Il se trouve que j’ai appris relativement vite parce que j’étais plongé dedans. Les artisans étaient quelque peu surpris de rencontrer quelqu’un avec un intérêt pour les plumes et leur travail, alors ils étaient sympas avec moi.
La Maison Février qui fournissait les plumes pour la Haute Couture et pour les cabarets tels que le Lido ou le Moulin Rouge, a mis la clef sous la porte il y a plusieurs années. Il n’y avait malheureusement pas de repreneur pour continuer l’activité, alors que les employées partaient à la retraite. La Maison Lemarié, qui appartient aujourd’hui à Chanel et Longeron travaillent encore les plumes. C’est à peu près tout. Nous sommes trois.

Tu as été le premier à Paris à faire un défilé uniquement composé d’accessoires.

Oui ! Le premier et le seul ! J’avais envie de faire ce défilé pour montrer mon travail et repousser les limites des accessoires et de ce qui ce faisait dans le domaine. À l’époque, les accessoires n’étaient pas si présents. Aujourd’hui, ils sont partout, presque toutes les marques ont leur collection de sacs, bijoux et accessoires. Ce défilé était également un de mes fantasmes, avoir mon propre défilé de mode alors que j’étais étudiant. Je l’ai dès lors utilisé comme un territoire d’expérimentation pour essayer, tester différentes choses mais aussi comme outil de promotion. Mais produire un défile coûte beaucoup d’argent, et je ne montrais pas une collection destinée à être vendue… il s’agissait plus d’une œuvre d’art que d’un vrai défilé de mode.

Voudrais-tu monter plus de défilés de ce genre dans le futur?

J’aimerais faire un autre défilé mais avec une orientation artistique. Bien sûr, je travaille aussi sur une collection de sacs et une collection commerciale de bijoux. Par contre, si tu veux évoluer tu dois créer et penser différemment. Tous les masques que je fais sont bien plus des œuvres d’art qu’autre chose. Je ne crée jamais deux fois la même pièce, chacune est unique. Si un client me demande « je voudrais quelque chose qui ressemble à cette pièce », ce ne sera jamais la même, je ne veux pas faire deux fois la même chose.
En ce moment, je travaille sur une exposition, car j’ai eu des demandes. Je n’arrive pas vraiment à la décrire, ce n’est pas vraiment de la mode, ou de l’Art à proprement dit. Le résultat sera un hybride, entre les deux.

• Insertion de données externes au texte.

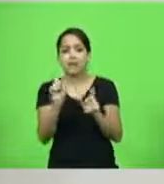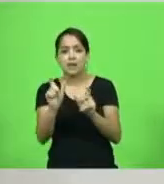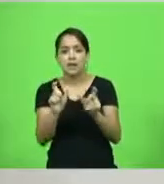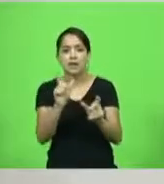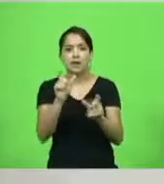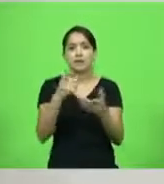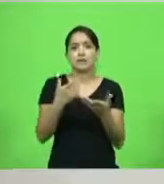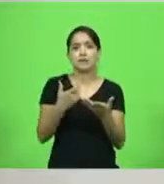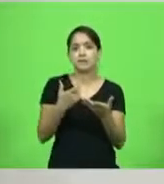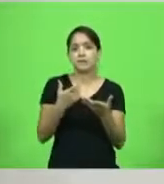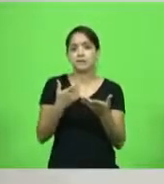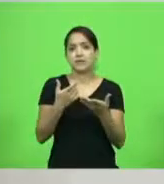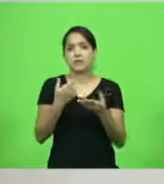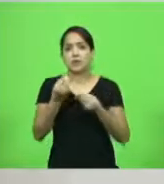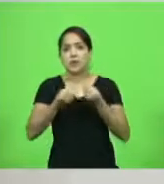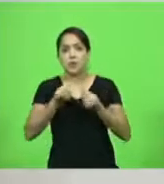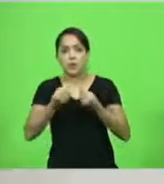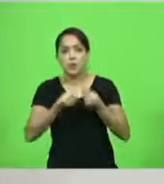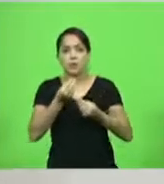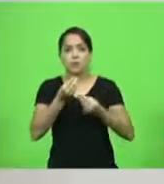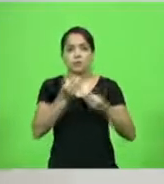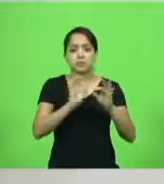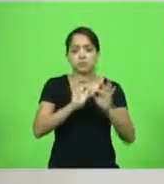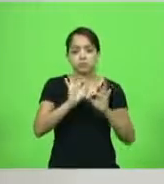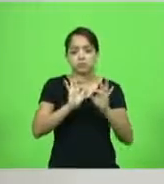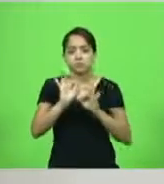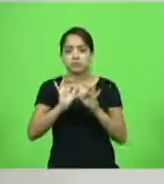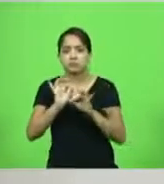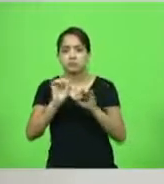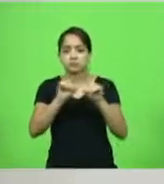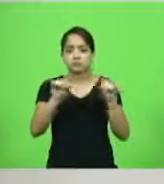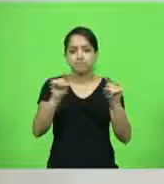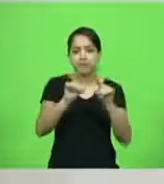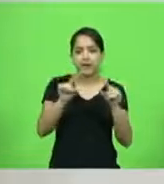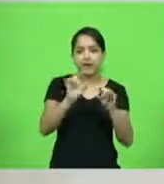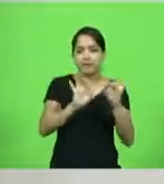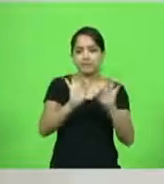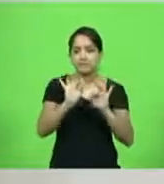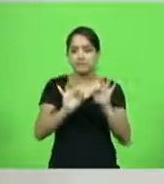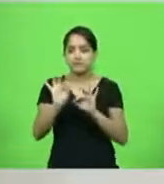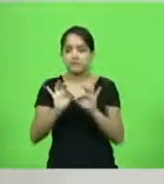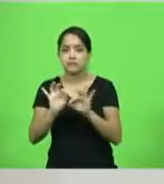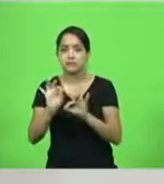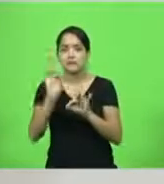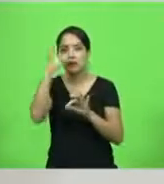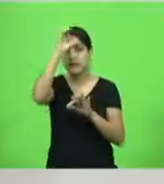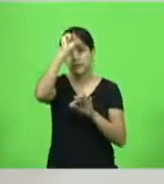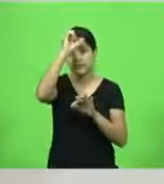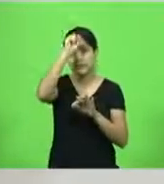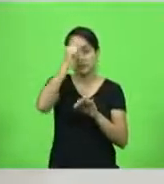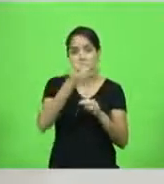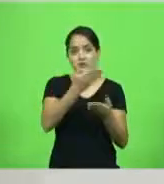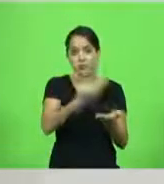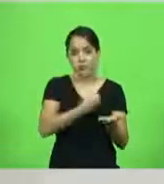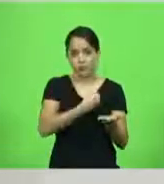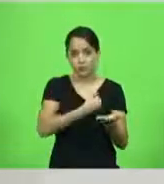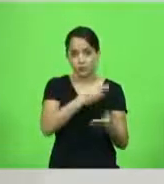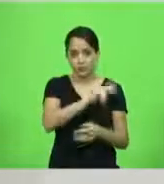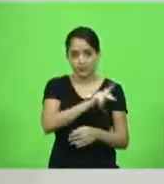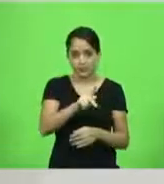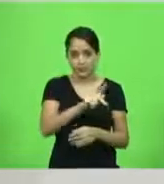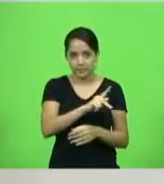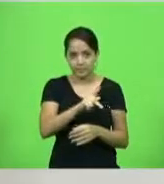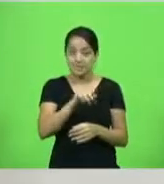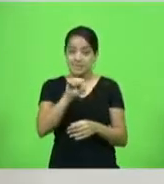origem delas, enfim, em uma análise morfocintática de uma frase. Nós temos um professor aqui no plenário, se eu estiver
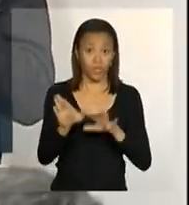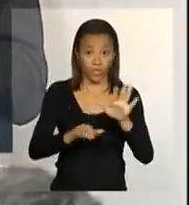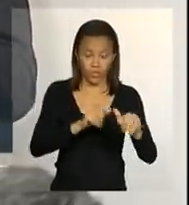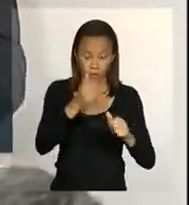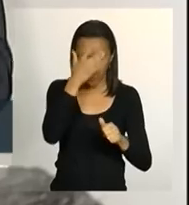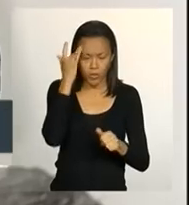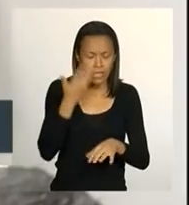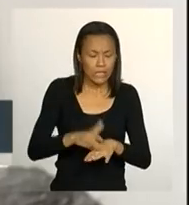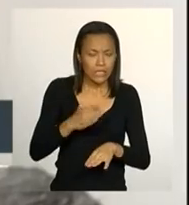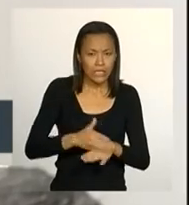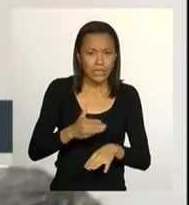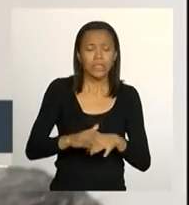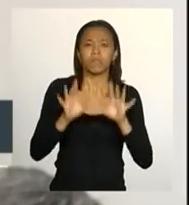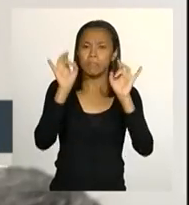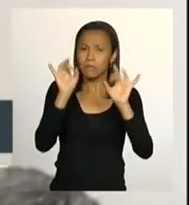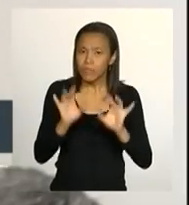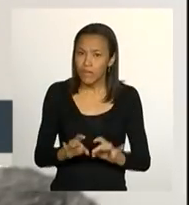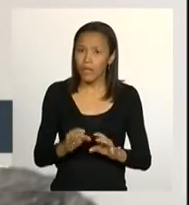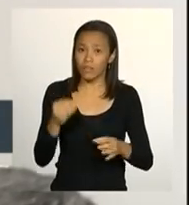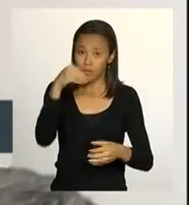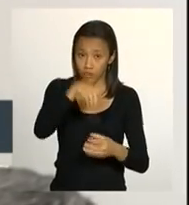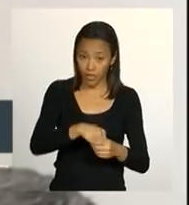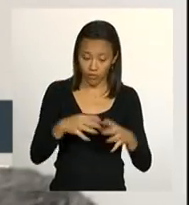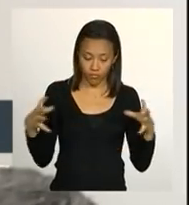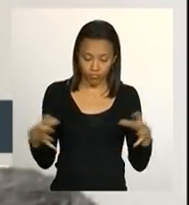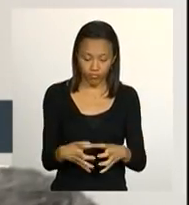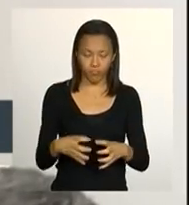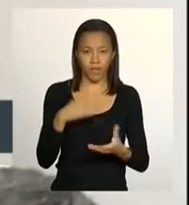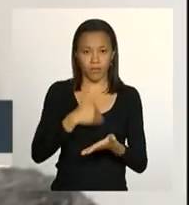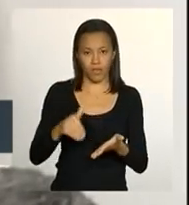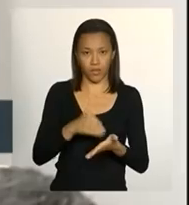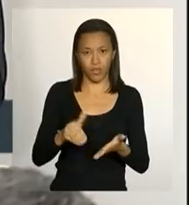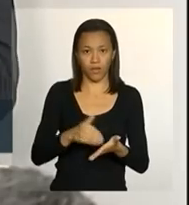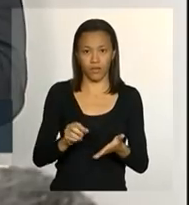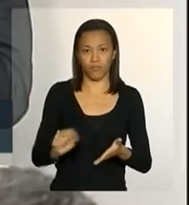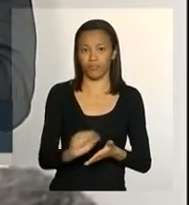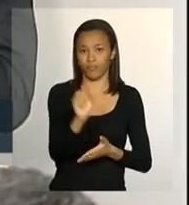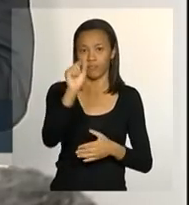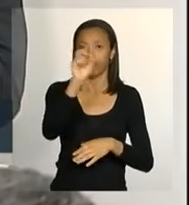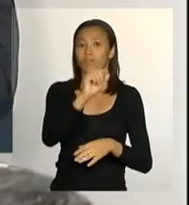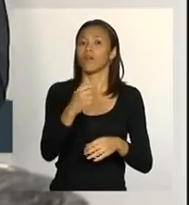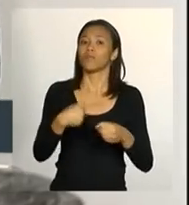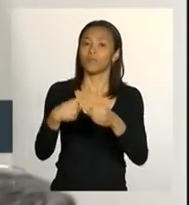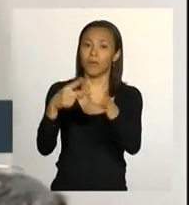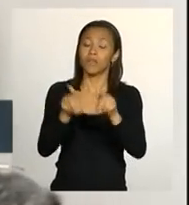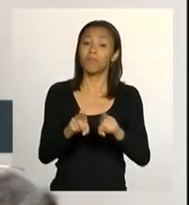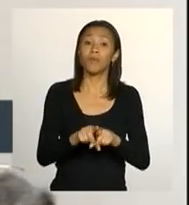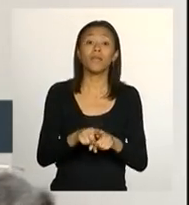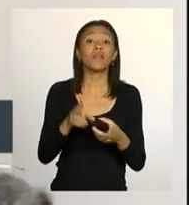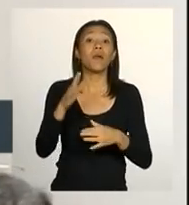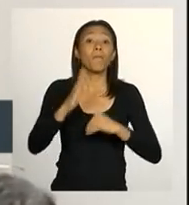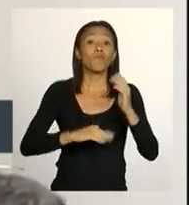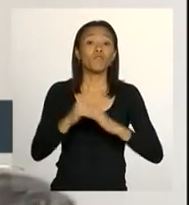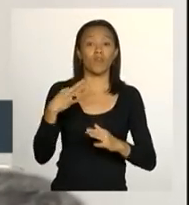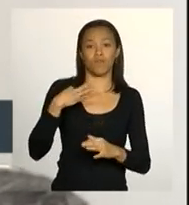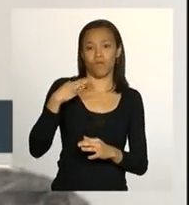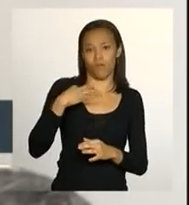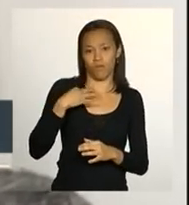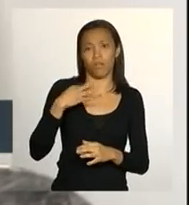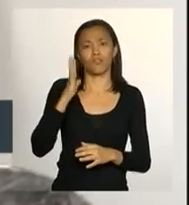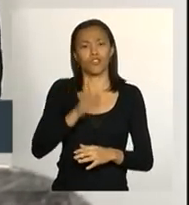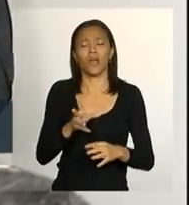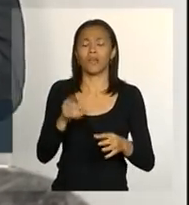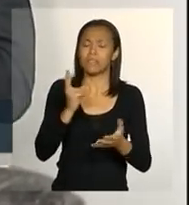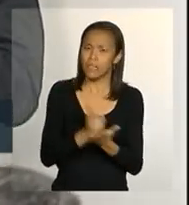de profissionais especializados nas secretarias estaduais e municipais e também de profissionais voluntários que permanentemente são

Quelle est ta pièce préférée?

Quand tu travailles sur une pièce, tu l’adores pendant un temps, puis tu ne peux plus la voir. Habituellement, tu recommences à l’apprécier quelque temps après (rires).
Beaucoup de mes pièces sont inspirées d’animaux tels que les lapins, rhinocéros ou les araignées. Le homard, symbole du surréalisme, est mon animal préféré. Il est représenté dans mon logo. C’est également devenu depuis ma marque de fabrique.
J’utilise de vrais homards que je couvre de strass. Il y a une autre version entièrement réalisée en cristal. Le mec qui l’a réalisé a également conçu le flacon de parfum Angel pour Thierry Mugler. Je l’avais fait pour mon premier défilé et depuis il me suit partout. J’aimerais en faire un nouveau, mais il faut beaucoup de temps pour le réaliser.

Où trouves-tu tous les matériaux que tu utilises?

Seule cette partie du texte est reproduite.